While food plots are a wonderful addition to  any heavily timbered property, don’t make the  mistake of thinking they’re the final answer to  making the ground reach its full potential.  Proper timber management will also attract and  hold deer on a year-round basis and result in  healthier whitetails and better hunting.  Remember, northern whitetails have to endure  extended winters, and counting on food plots to  sustain deer until snow melt may not be a realistic  goal. That’s when a sound timber management  program can kick in and help whitetails  last through the often-brutal conditions from  late November through green-up.  The Van Doorn property is a classic example  of a logging plan done right. This region of  northern Wisconsin is known for strong populations  of aspen, and aggressive logging practices  like clear-cutting keep this important tree  species available for whitetails and other  wildlife.
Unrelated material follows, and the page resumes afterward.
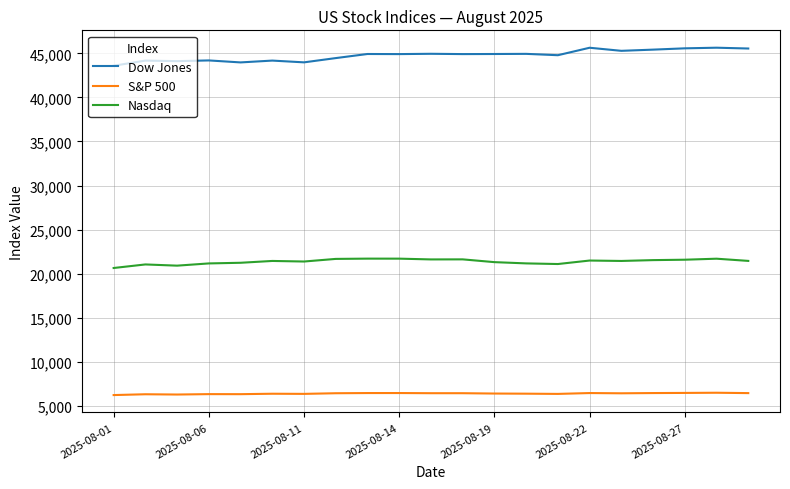

Rank the series by their average value, from lowest to highest.

S&P 500, Nasdaq, Dow Jones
Aspen benefits from clear-cutting  because a harvested tree sends shoots out from  its root system — a process called “sucker  sprouting” — in some cases as far as 100 feet  from the original stump. Though aspen trees do  produce seeds, seedlings only flourish in full  sunlight. In short, clear-cutting is the best  method for maintaining vital stands of aspen.  Consult with a forester, habitat specialist, or professional  logger (preferably one with a deer  hunting background) to develop a timber harvest  plan that will maintain aspen stands of  uneven ages throughout your property.  Another, and often-neglected, aspect of habitat  management in northern regions is the creation  and management of conifer species.  Research has proven that whitetails can withstand  brutally cold temperatures and biting  winds, assuming they can access thermal cover  provided by species like cedar, spruce and pine.  Indeed, northern whitetails will often travels  dozens of miles to such winter “yarding” areas.  While creating an area may be difficult, establishing  and/or maintaining small groves of  conifers can certainly help resident whitetails  ride out a difficult winter. Again, the best  method for doing this is to consult with a  forester or habitat specialist to develop a plan.  Though forestry projects require a long-term  commitment, they’re extremely beneficial to  deer and highly satisfying to the folks lucky  enough to participate in the process. 


I’ve found food plots to be effective and fun  no matter where I’ve planted them, but for me  they have a special allure in the big woods.  Perhaps it’s because it takes some extra time  and sweat to carve a plot out in the timber. Or is  it because whitetails oftentimes respond to a  plot of clover or brassicas with even more  enthusiasm than farm country deer? I haven’t  answered those questions for myself yet, but I  do know this: When an old monarch whitetail, a  deer nearly impossible to see in this environment,  shows up at a food plot, it’s a pretty special  moment. Even if opening day is still around  the corner.